Vector plots with Matplotlib

May 9, 2015

Vector plots can also be made in Matplotlib. Here is a script producing a vector plot and a key showing the scale of the vectors:

x = linspace(0,10,11)
y = linspace(0,15,16)
(X,Y) = meshgrid(x,y)
u = 5*X
v = 5*Y
q = plt.quiver(X,Y,u,v,angles='xy',scale=1000,color='r')
p = plt.quiverkey(q,1,16.5,50,"50 m/s",coordinates='data',color='r')
xl = plt.xlabel("x (km)")
yl = plt.ylabel("y (km)")
plt.show()

matplotlib

The quiver command produces vector plots from two-dimensional arrays (u and v in this case) containing the vector component values. The grid on which the vectors are plotted is defined by the first two arguments of quiver – the two-dimensional arrays X and Y in this case. However, quiver will accept the original one-dimensional axis vectore x and y as well. The color of the vectors is specified in the usual fashion with the color keyword.

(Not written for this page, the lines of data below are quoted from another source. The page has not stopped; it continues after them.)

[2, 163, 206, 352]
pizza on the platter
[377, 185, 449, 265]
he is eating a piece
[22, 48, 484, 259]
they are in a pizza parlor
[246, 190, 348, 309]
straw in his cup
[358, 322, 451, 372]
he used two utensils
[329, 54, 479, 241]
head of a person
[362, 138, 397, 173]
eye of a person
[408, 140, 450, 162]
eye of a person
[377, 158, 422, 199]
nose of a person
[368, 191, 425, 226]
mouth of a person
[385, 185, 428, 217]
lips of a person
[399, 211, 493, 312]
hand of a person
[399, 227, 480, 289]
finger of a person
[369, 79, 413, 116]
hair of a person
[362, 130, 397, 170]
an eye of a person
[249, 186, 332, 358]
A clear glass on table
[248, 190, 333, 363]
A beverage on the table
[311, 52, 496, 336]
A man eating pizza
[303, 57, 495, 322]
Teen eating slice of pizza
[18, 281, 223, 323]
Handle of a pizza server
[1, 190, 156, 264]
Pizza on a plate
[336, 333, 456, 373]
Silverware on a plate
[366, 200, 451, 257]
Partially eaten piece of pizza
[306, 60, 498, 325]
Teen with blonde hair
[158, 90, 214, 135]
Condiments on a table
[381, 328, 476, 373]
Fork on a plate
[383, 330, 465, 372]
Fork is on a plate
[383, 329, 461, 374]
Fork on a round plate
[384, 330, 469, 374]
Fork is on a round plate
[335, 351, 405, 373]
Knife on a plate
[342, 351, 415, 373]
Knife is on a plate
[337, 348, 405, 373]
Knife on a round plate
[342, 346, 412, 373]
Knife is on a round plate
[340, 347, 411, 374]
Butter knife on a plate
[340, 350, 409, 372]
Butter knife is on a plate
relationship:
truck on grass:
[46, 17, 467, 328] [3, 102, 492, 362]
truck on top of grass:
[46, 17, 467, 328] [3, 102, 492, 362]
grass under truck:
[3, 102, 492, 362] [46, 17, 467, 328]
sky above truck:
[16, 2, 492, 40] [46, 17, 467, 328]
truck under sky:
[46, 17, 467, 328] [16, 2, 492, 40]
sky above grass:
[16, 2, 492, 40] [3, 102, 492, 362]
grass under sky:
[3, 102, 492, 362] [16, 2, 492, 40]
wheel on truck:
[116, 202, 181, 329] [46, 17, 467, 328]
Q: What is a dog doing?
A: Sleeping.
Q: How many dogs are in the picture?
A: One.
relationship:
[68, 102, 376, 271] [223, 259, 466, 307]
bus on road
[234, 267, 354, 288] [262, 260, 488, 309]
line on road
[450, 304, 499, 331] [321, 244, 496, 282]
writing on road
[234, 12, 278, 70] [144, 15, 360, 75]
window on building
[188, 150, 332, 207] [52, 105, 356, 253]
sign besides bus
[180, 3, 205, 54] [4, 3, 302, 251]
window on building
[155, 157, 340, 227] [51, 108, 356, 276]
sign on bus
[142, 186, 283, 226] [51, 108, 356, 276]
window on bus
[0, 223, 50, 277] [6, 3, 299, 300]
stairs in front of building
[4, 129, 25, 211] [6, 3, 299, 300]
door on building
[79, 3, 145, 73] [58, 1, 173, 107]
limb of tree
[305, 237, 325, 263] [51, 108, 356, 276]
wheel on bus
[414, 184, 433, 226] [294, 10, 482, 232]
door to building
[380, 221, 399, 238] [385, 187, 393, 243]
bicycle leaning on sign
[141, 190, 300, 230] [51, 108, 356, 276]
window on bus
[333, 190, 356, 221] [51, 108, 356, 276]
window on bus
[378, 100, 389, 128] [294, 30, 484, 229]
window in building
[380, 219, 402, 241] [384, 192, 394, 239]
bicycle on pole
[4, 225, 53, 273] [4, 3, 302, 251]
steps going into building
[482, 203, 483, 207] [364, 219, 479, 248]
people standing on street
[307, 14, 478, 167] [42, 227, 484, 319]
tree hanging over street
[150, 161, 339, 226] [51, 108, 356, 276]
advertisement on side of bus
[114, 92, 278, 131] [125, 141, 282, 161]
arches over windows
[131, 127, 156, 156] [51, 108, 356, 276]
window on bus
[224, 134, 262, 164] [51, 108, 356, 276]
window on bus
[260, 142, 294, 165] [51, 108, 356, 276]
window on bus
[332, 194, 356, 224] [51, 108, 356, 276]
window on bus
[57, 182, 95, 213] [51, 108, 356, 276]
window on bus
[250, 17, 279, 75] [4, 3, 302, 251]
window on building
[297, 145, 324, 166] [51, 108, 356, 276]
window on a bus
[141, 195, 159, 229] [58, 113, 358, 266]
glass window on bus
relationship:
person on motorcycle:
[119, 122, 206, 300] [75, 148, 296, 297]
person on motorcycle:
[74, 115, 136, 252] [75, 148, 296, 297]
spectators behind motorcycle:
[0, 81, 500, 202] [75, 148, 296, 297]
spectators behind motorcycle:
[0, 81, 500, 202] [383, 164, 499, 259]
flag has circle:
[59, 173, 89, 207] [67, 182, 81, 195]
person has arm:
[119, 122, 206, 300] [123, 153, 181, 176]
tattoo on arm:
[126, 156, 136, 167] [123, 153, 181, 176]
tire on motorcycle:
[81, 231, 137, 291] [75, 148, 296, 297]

The quiver arguments angles=’xy’ and scale=1000 are very important. Setting the angles keyword to ‘xy’ means that the vector components are scaled according to the physical axis units rather than geometrical units on the page. The actual scaling factor which multiplicatively converts vector component units to physical axis units is width/scale where width is the width of the plot in physical units andscale is the number specified by the scale keyword argument of quiver. In our example width = 10 km and scale = 1000, so vectors are plotted to a scale of 0.01 km / ( m / s). The angle keyword argument is not available in versions of Matplotlib earlier than 0.99, which is a serious omission.

The quiverkey command produces a legend consisting of a single vector and a label indicating how long it is in physical units. In order, the positional arguments are (1) the variable returned by the quiver command, (2) and (3) the x and y coordinates of the legend, (4) the length of the arrow in physical units, and (5) the legend label. The keyword argument coordinates tells Matplotlib which units define the legend location; the most useful are ’axes’, in which x and y range from 0 to 1 across the plot and ’data’ in which physical axis coordinates are used. As in the above example, the legend may be located outside of the actual plot.